### Study text
-*-*-

# Lock & Dam Pictures



## Whitebassfisher

Many have asked questions about where the old lock & dam is. I though I would post some pictures of it, even though many have been shown before.

One pic shows the overview of the L & D while looking north from the west bank. Notice the boat up near the spillway, it is a john type boat with one of the fishermen standing up, which gives you perspective. Another pic is from almost the exact same spot, but taken about 5 or 6 weeks later with a little more water in the river, LOL! Then of course an old pic of the boat cart and one of the cart track. This lock & dam is easily seen from the Hwy 7 bridge about 19 miles east of Centerville by looking north.


----------



## johnmyjohn

Mr. Burns is not wearing his red sweat pants. I think I liked it better the way it was back then. Good pics Don.


----------



## lotsofline

*couple of question about L&D???*

How can someone check on the river height and flow? What is the best hieght to fish there, i am thinking when its low? How far is the bridge to the lock and dam? Do think you can kayak from there and anchor and fish? Were would be the closet boat ramp, my boat would be a pain to put on that rack and how far would the run be?

THANK YOU FOR THE INFO


----------



## Whitebassfisher

River height & flow here: Check Trinity Rv nr Crockett under the Trinity river watershed at this site http://waterdata.usgs.gov/tx/nwis/current/?type=flow

The best time for fishing the lock & dam itself is when the river is low. If the river is high, creeks which feed into the river are good fishing.

The distance from bridge to the L & D is several hundred yards maybe, I was fairly close to the bridge when I took the overview of the L & D pictures.

In low water conditions a kayak would be great. The nearest public ramp I am aware of is under the hwy 21 bridge which I think to be about 35 river miles, but you would not make it in low water conditions.


----------



## lotsofline

One more question. first thank you for the info. What would be low and what would be high? I am thinking 8.25ft is low.


----------



## Whitebassfisher

You are fairly accurate; check this thread for more info: http://2coolfishing.com/ttmbforum/showthread.php?t=192818


----------



## shadslinger

Good pics Donald, the river was supposed to be locked and dammed all the way to Dallas and commercial barges would be coming up from the gulf. They built a few of them and then ran out of money, that is the only one that I have seen but I think there are more on the river somewhere.


----------



## elpescador24

nice pics don.i have seen the river as such in the years i have fish it..


----------

-*-*-

(Dataset entries)
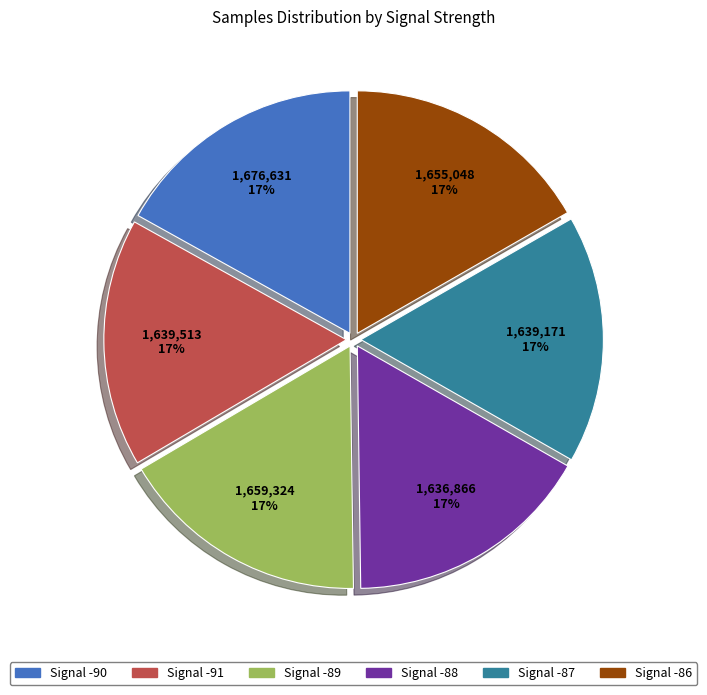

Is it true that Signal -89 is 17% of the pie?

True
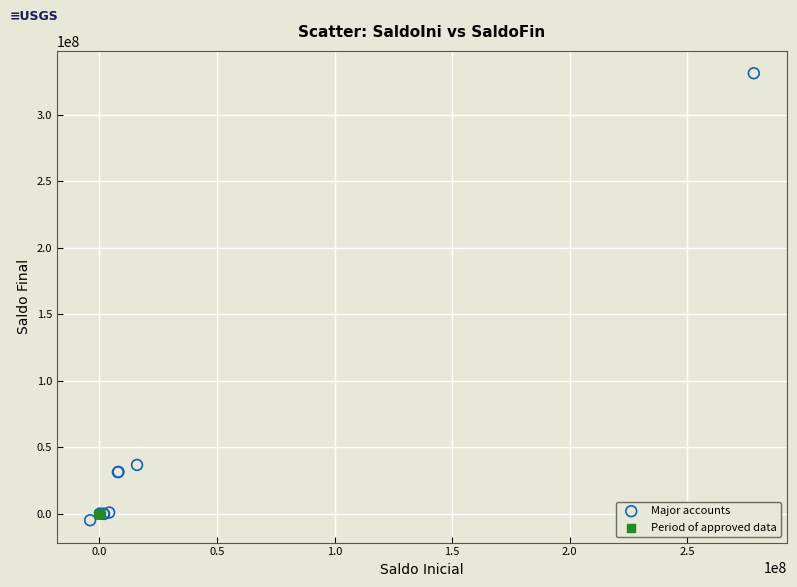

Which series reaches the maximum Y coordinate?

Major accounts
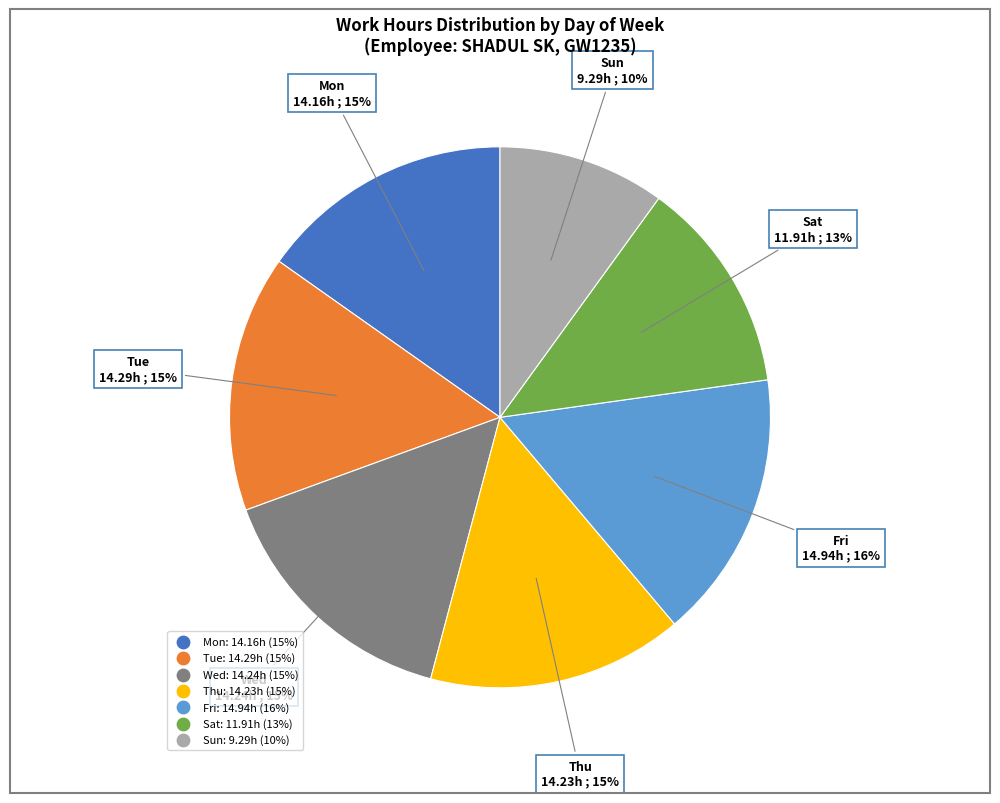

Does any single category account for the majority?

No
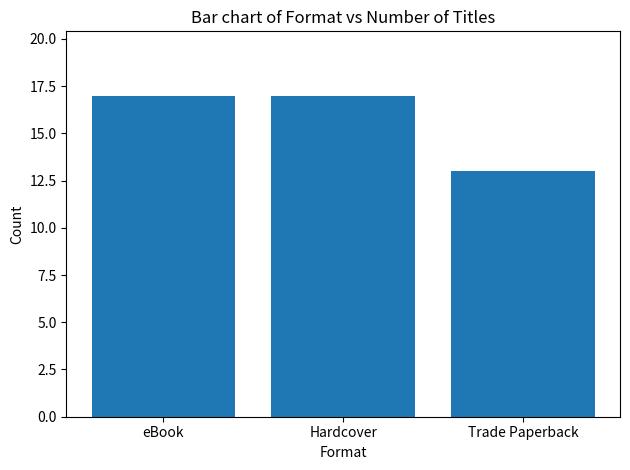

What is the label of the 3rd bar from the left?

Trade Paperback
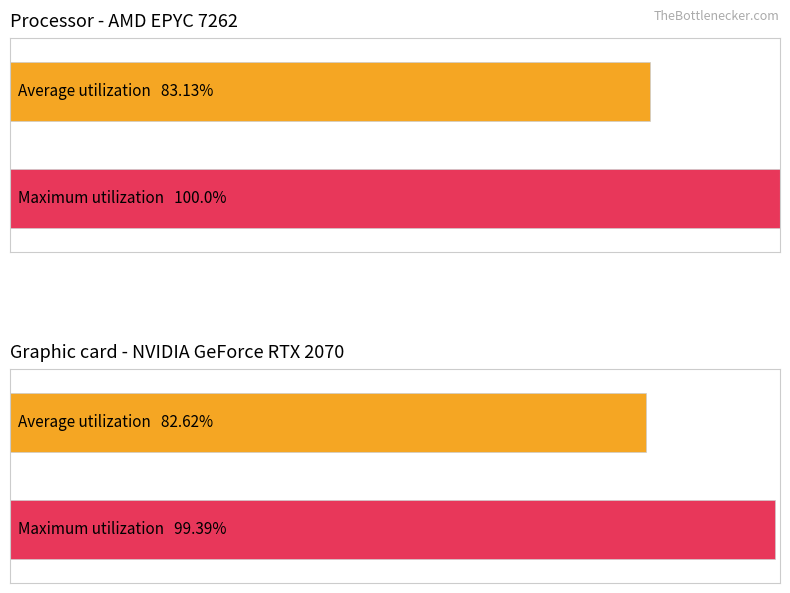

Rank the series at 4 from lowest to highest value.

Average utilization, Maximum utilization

-*-*-

### Questions
1. According to the lock and dam thread, about how far east of Centerville is the Hwy 7 bridge?
2. Copy the entries from the line containing "What is the" through the end of the entries, swapping "series" for "group" and keeping everything else the same. Omit the pictures.

### Answer section
1. About 19 miles

2.
What is the label of the 3rd bar from the left?

Trade Paperback

Rank the group at 4 from lowest to highest value.

Average utilization, Maximum utilization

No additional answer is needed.